1.2. Independence of DNS Transport and DNS Records


   DNS has been designed to present a single, globally unique name space
   [RFC2826].  This property should be maintained, as described here and
   in Section 1.3.

   The IP version used to transport the DNS queries and responses is
   independent of the records being queried: AAAA records can be queried
   over IPv4, and A records over IPv6.  The DNS servers must not make
   any assumptions about what data to return for Answer and Authority
   sections based on the underlying transport used in a query.
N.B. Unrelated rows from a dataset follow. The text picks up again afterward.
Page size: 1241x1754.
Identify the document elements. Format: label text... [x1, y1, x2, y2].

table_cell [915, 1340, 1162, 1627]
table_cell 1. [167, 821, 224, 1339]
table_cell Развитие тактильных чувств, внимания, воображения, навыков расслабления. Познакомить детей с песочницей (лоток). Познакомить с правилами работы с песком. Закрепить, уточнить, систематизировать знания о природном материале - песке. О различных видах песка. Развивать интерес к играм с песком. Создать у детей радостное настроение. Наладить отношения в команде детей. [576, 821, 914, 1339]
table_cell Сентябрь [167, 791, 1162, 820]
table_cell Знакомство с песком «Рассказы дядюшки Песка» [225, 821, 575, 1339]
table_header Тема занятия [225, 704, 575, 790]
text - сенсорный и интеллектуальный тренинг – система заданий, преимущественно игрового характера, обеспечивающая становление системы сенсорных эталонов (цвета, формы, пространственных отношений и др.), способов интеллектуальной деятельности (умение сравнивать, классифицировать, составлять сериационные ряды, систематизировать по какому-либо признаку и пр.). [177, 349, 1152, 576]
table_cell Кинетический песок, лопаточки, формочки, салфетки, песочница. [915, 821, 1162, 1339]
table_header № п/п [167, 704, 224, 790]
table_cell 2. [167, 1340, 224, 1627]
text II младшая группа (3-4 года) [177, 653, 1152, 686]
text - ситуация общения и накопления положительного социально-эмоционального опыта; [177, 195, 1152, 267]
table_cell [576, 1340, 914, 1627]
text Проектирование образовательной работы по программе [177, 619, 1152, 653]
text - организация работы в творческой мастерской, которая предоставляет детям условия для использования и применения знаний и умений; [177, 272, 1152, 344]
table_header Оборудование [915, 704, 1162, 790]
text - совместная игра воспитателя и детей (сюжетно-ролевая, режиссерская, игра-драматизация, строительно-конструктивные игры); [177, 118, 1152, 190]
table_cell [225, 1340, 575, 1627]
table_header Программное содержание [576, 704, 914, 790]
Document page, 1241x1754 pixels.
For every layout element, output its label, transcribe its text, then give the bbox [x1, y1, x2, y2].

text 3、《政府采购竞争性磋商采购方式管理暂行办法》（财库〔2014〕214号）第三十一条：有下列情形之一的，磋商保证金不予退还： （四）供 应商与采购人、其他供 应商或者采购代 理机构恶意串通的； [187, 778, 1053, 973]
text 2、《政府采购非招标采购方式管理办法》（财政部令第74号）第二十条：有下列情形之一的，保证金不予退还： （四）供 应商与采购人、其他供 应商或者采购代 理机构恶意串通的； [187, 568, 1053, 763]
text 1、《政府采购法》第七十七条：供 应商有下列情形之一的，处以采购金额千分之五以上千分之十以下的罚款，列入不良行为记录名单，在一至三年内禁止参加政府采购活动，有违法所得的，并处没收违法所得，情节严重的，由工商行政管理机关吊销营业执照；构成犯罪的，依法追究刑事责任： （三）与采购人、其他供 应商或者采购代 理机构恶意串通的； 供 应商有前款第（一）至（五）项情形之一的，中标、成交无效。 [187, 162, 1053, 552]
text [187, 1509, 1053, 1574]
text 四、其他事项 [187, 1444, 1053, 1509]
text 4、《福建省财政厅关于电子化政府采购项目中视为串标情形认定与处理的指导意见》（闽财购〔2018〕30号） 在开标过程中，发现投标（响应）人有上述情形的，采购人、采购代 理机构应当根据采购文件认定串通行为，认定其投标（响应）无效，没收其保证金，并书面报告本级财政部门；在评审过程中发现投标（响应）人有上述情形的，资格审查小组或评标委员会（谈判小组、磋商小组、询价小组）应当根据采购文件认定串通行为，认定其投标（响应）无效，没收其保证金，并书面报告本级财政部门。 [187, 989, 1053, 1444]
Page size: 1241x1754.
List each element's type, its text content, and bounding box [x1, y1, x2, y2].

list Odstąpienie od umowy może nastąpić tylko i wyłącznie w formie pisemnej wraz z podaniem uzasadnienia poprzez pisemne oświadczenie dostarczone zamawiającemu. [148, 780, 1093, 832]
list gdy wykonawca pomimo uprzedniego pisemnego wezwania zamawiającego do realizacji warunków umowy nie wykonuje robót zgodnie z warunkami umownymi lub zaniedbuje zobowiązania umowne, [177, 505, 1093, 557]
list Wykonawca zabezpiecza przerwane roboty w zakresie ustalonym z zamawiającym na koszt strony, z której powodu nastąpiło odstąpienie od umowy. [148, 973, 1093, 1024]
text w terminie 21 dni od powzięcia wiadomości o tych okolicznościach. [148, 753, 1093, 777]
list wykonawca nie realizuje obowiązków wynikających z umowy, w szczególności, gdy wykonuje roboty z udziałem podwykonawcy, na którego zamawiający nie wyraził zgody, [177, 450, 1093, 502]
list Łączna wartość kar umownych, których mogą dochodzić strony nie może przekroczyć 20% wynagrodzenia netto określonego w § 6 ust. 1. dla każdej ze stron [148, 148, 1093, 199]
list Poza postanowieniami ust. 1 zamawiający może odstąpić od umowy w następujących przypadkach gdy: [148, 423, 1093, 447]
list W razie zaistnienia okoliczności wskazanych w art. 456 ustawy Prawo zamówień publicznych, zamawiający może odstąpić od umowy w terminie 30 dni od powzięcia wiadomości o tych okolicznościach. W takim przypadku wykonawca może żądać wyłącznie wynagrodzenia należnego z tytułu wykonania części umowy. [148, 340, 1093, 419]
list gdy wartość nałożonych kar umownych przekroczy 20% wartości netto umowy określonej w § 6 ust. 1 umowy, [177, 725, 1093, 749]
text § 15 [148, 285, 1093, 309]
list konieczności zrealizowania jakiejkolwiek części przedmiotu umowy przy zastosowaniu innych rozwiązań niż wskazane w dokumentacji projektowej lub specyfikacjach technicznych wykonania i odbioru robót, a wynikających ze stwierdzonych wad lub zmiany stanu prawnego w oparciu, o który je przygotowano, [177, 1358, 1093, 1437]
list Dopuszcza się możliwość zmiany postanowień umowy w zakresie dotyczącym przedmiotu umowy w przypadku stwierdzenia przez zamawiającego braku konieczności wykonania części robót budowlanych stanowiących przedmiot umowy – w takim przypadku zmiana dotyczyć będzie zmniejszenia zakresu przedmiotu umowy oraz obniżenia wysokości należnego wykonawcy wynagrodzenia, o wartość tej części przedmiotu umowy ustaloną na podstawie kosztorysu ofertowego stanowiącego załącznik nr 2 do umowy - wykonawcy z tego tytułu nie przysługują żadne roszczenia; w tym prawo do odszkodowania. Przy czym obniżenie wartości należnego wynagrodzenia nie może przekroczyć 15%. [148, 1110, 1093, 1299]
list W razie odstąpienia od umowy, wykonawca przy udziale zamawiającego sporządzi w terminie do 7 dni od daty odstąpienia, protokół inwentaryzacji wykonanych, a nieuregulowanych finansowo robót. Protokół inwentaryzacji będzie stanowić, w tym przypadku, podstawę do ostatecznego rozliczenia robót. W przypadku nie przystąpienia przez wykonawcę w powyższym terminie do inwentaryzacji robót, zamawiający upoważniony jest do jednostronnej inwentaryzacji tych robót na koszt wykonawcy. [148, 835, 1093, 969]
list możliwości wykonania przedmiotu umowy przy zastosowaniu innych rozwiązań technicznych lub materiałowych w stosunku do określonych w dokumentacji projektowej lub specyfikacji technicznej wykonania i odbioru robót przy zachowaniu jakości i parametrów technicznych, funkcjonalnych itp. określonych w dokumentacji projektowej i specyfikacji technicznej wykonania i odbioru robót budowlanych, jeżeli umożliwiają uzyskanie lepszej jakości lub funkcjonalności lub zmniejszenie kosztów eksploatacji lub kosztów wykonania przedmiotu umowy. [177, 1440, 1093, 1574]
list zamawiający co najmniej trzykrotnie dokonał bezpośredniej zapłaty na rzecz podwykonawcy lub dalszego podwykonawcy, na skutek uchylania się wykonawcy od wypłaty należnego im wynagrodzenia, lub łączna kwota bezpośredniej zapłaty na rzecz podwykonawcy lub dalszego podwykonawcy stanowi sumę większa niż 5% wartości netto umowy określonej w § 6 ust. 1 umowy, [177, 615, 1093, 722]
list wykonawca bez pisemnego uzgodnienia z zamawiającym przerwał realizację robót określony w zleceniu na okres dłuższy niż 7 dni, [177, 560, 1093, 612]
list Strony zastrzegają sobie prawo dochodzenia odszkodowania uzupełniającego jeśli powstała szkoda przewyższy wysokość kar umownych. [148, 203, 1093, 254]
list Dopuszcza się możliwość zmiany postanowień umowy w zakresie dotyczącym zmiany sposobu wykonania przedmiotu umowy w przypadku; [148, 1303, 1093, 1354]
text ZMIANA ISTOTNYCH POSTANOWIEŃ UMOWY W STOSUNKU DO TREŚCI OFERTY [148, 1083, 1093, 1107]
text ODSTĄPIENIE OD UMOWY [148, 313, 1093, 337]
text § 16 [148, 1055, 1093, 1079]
   However, there is some debate whether the addresses in Additional
   section could be selected or filtered using hints obtained from which
   transport was being used; this has some obvious problems because in
   many cases the transport protocol does not correlate with the
   requests, and because a "bad" answer is in a way worse than no answer
   at all (consider the case where the client is led to believe that a
   name received in the additional record does not have any AAAA records
   at all).

   As stated in [RFC3596]:

      The IP protocol version used for querying resource records is
      independent of the protocol version of the resource records; e.g.,
      IPv4 transport can be used to query IPv6 records and vice versa.


1.3. Avoiding IPv4/IPv6 Name Space Fragmentation


   To avoid the DNS name space from fragmenting into parts where some
   parts of DNS are only visible using IPv4 (or IPv6) transport, the
   recommendation is to always keep at least one authoritative server
   IPv4-enabled, and to ensure that recursive DNS servers support IPv4.
   See DNS IPv6 transport guidelines [RFC3901] for more information.


1.4. Query Type '*' and A/AAAA Records


   QTYPE=* is typically only used for debugging or management purposes;
   it is worth keeping in mind that QTYPE=* ("ANY" queries) only return
   any available RRsets, not *all* the RRsets, because the caches do not
   necessarily have all the RRsets and have no way of guaranteeing that
   they have all the RRsets.  Therefore, to get both A and AAAA records
   reliably, two separate queries must be made.